Requirement - Transcribe every one of the records below word for word, leaving out the pictures.
------------------------
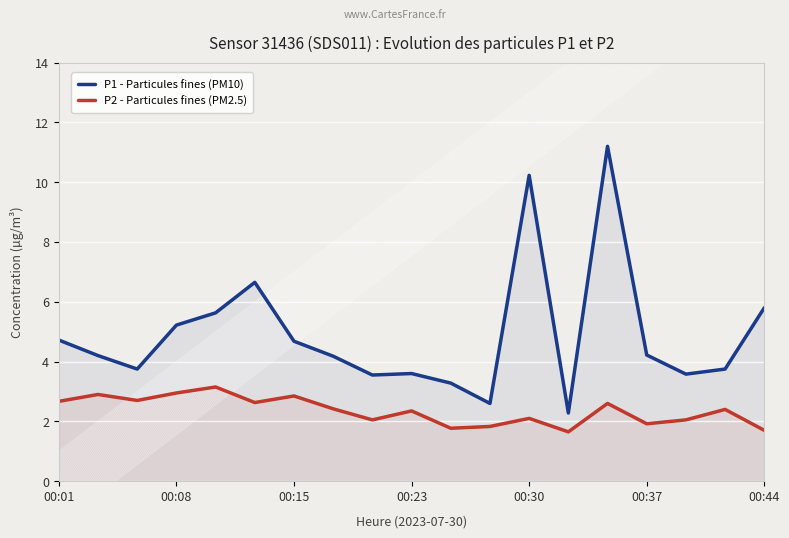

What is the maximum value for P1 - Particules fines (PM10)?

11.2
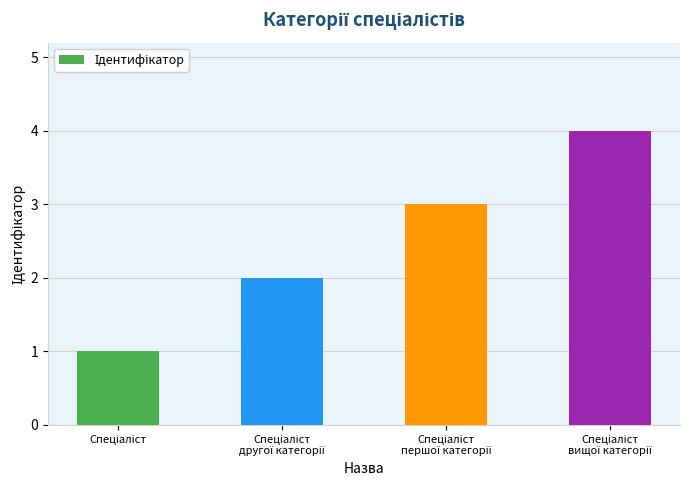

What is the sum of all values?

10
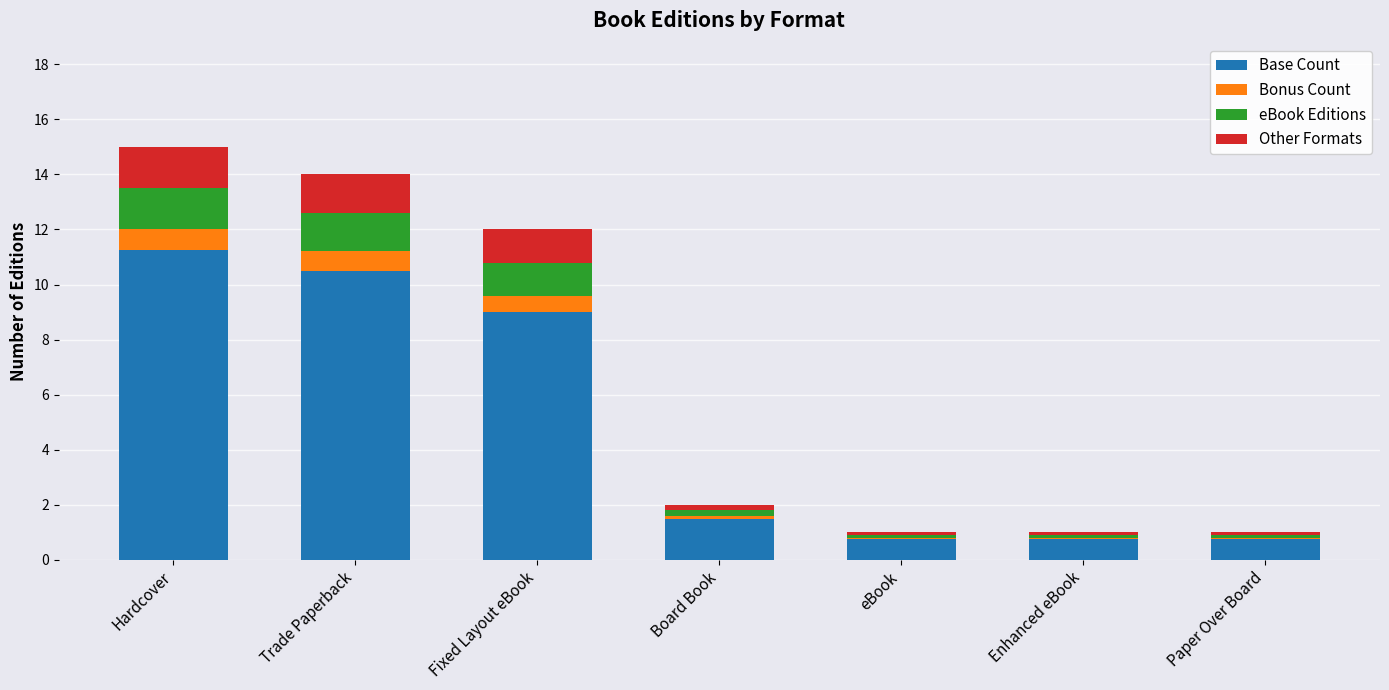

Is it true that Base Count equals 9.0 at Fixed Layout eBook?

True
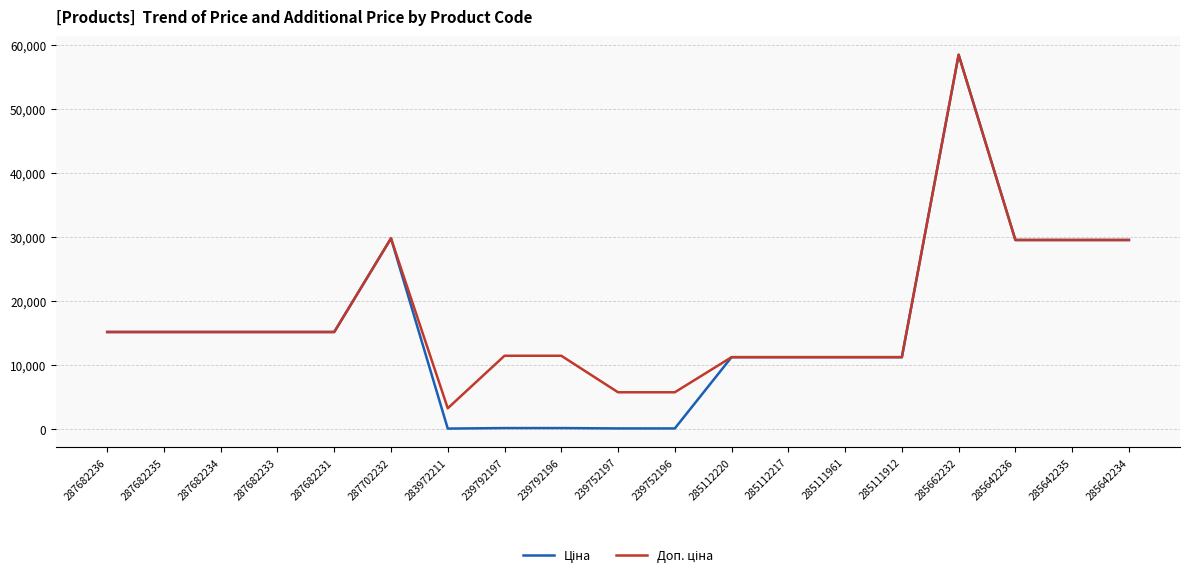

At which category is the sum across all series the highest?

285662232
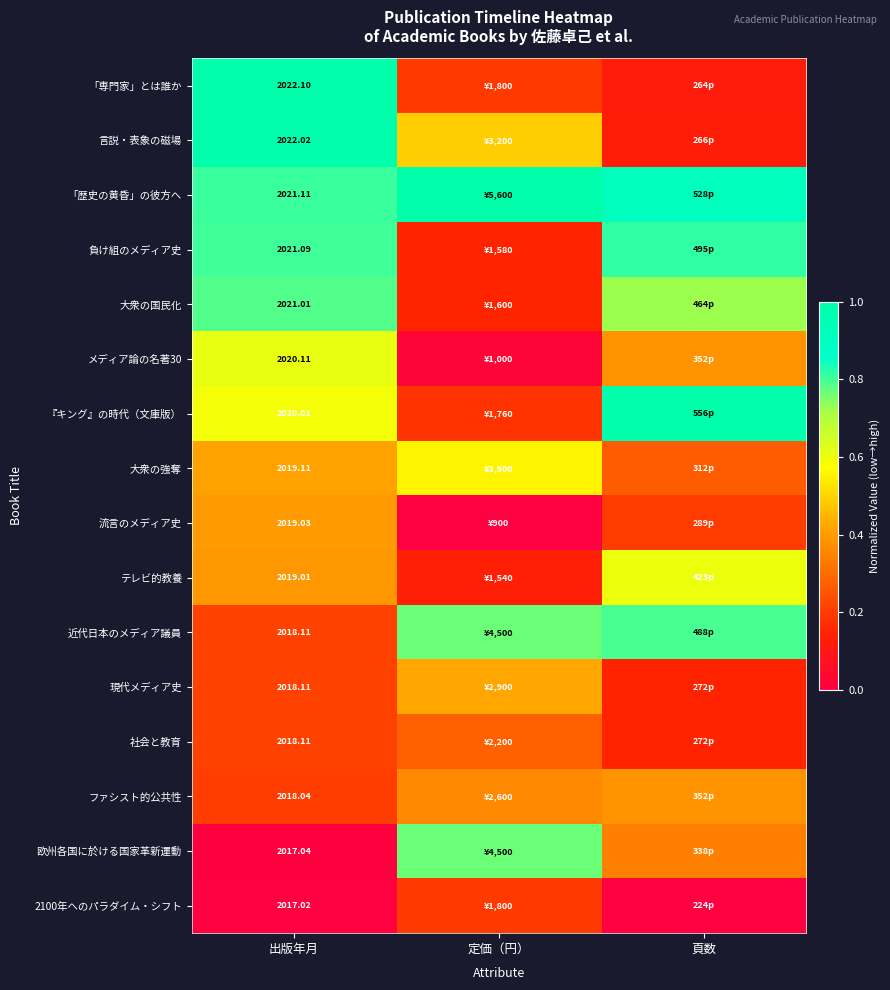

Is it true that 大衆の国民化 equals 0.1 at 定価（円）?

True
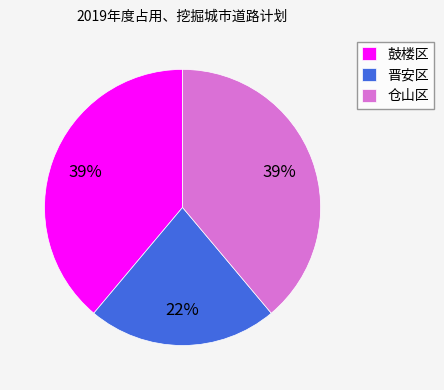

The 鼓楼区 slice represents 47% of the pie. True or false?

False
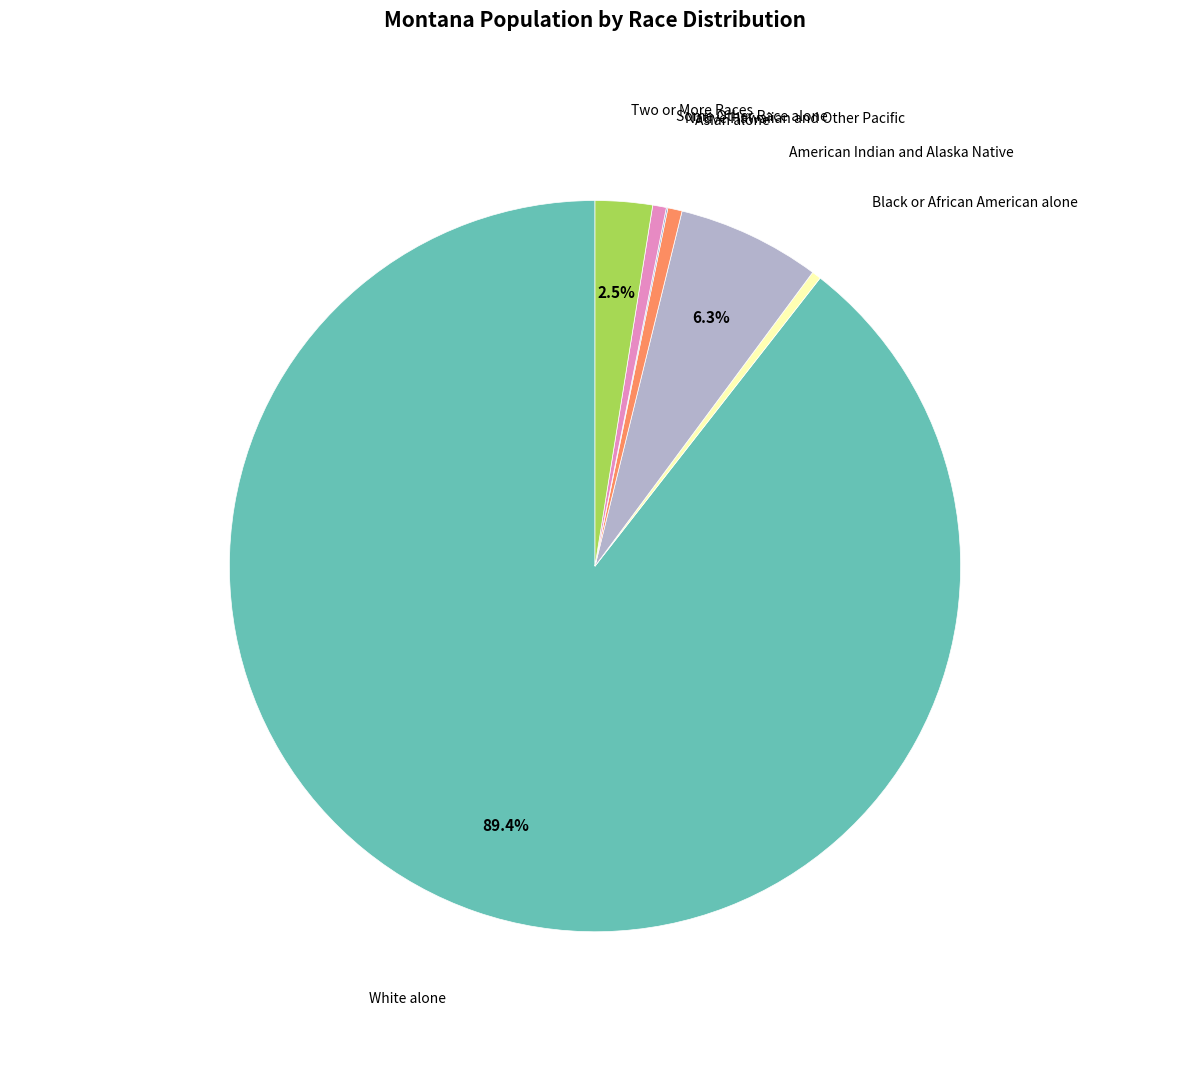

To the nearest percent, what is the difference between the largest and smallest slice percentages?

89%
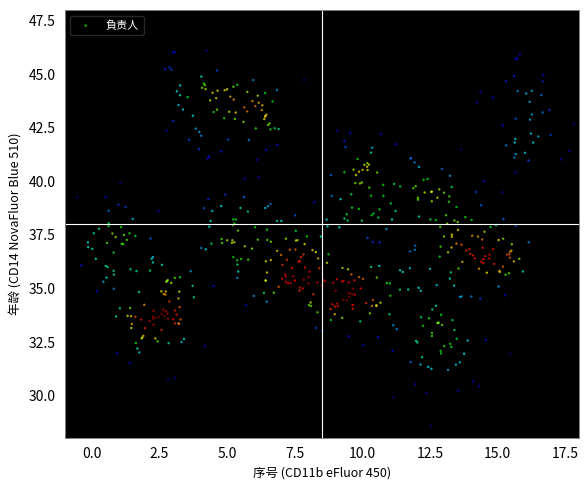

What is the range of Y values (max minus min)?

17.5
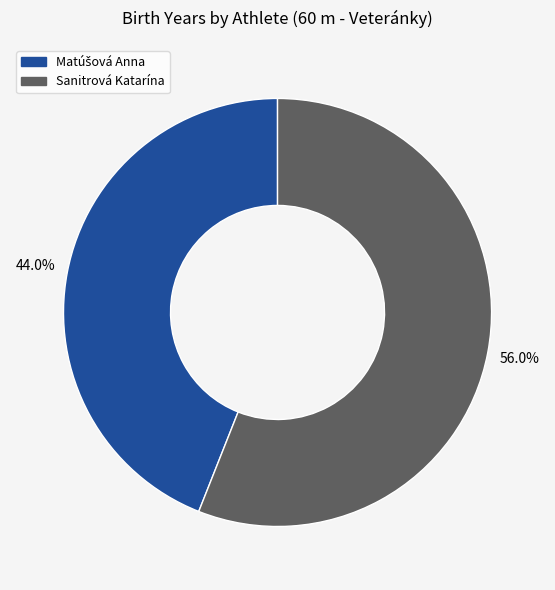

To the nearest percent, what is the difference between the largest and smallest slice percentages?

12%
------------------------
Exercise answer -
What is the maximum value for P1 - Particules fines (PM10)?

11.2

What is the sum of all values?

10

Is it true that Base Count equals 9.0 at Fixed Layout eBook?

True

At which category is the sum across all series the highest?

285662232

Is it true that 大衆の国民化 equals 0.1 at 定価（円）?

True

The 鼓楼区 slice represents 47% of the pie. True or false?

False

To the nearest percent, what is the difference between the largest and smallest slice percentages?

89%

What is the range of Y values (max minus min)?

17.5

To the nearest percent, what is the difference between the largest and smallest slice percentages?

12%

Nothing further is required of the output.